United States v. Stevens, 533 F.3d 218, 249 (3d Cir. 2008), aff'd, 559 U.S. 460, 130 S.Ct. 1577, 176 L.Ed.2d 435 (2010) (citing Hill v. Colorado, 530 U.S. 703, 732, 120 S.Ct. 2480, 147 L.Ed.2d 597 (2000)).

Courts must evaluate statutes with criminal penalties by stricter standards than they evaluate statutes with only civil penalties. Village of Hoffman Estates v. Flipside, Hoffman Estates, Inc., 455 U.S. 489, 498, 102 S.Ct. 1186, 71 L.Ed.2d 362 (1982). Statutes that infringe on protected rights, including the right to free expression, must satisfy more rigorous scrutiny as well. Id. But due process does not require that statutes achieve an unrealistic level of specificity. " [T]o be constitutional, criminal statutes need only give 'fair warning' that certain conduct is prohibited." San Filippo v. Bongiovanni, 961 F.2d 1125, 1136 (3d Cir. 1992) (citing Colten v. Kentucky, 407 U.S. 104, 110, 92 S.Ct. 1953, 32 L.Ed.2d 584 (1972)). In other words, " [s]imply because a criminal statute could have been written more precisely does not mean the statute as written is unconstitutionally vague." Id. (citing United States v. Powell, 423 U.S. 87, 94, 96 S.Ct. 316, 46 L.Ed.2d 228 (1975)).

I am not convinced that the statutes at issue here are unconstitutionally vague.
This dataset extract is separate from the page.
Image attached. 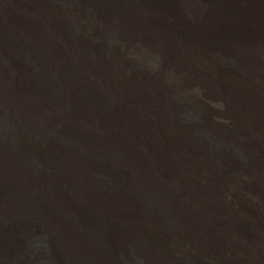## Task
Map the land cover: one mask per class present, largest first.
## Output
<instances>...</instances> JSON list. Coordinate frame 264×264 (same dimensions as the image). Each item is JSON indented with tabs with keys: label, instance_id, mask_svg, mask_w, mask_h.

First, 18 U.S.C. § 2261A requires the Government to prove a specific criminal intent: " the intent to kill, injure, harass, intimidate, or place under surveillance with intent to kill, injure, harass, or intimidate another person." 18 U.S.C. § 2261A(2).[9] This mens rea requirement reduces the risk that a person might commit the actions the statute proscribes without having notice of their unlawfulness. Village of Hoffman Estates, 455 U.S. at 499 (" a scienter requirement may mitigate a law's vagueness, especially with respect to the adequacy of notice to the complainant that his conduct is proscribed" ). Rejecting a similar challenge, the Fourth Circuit wrote:

It is an element of the crime [18 U.S.C. § 2261A] that he have intended harm to a particular victim. And it is similarly an element that the intended target have suffered substantial emotional distress as a result. Given that the government must prove both intent and effect, we need not worry that the statute sets an unclear trap for the unwary.

United States v. Shrader, 675 F.3d 300, 311 (4th Cir. 2012).

Second, the Government acknowledges that Section 2261A " imposes an objective standard relating to the fear or emotional distress that a victim suffers as a result of a defendant's travel or course of conduct undertaken with criminal intent." Government's Memorandum in Opposition to Defendant Gonzalez's Motion to Dismiss 32. The jury must find that a reasonable person facing the same circumstances would react as the victim did. This objective standard alleviates concerns that the statute could be enforced based on a specific victim's disproportionate reaction to a perpetrator's conduct.

Finally, I am convinced that a reasonable person would have notice that the conduct alleged in this case would violate the statute. The Indictment alleges Defendant solicited two other individuals to drive by and observe Ms. Belford's house (Indictment ¶ 52), assisted in posting " surreptitiously recorded surveillance video of Christine Belford and her children" online (Indictment ¶ 36), participated in sending letters accusing Ms. Belford of abusing her children to the children's school (Indictment ¶ 45), and took a variety of other deliberate actions. A reasonable person would recognize that taking the actions alleged in the Indictment while possessing the intent to harass or injure required by 18 U.S.C. § 2261A and causing the type of harm described in the statute would expose the person to criminal liability.

VI. Application of this Decision to Co-Defendants

Co-Defendants Lenore Matusiewicz and David Thomas Matusiewicz joined in Amy Gonzalez's Motion to Dismiss the Indictment. My reasoning in this memorandum applies with equal force to the indictments against the Co-Defendants, and therefore the Motion to Dismiss the Indictment will be denied as to the Co-Defendants as well.

An appropriate order follows.

ORDER

This 26th day of March, 2015, it is ORDERED that the Defendants' Motion to Dismiss the Indictment is DENIED.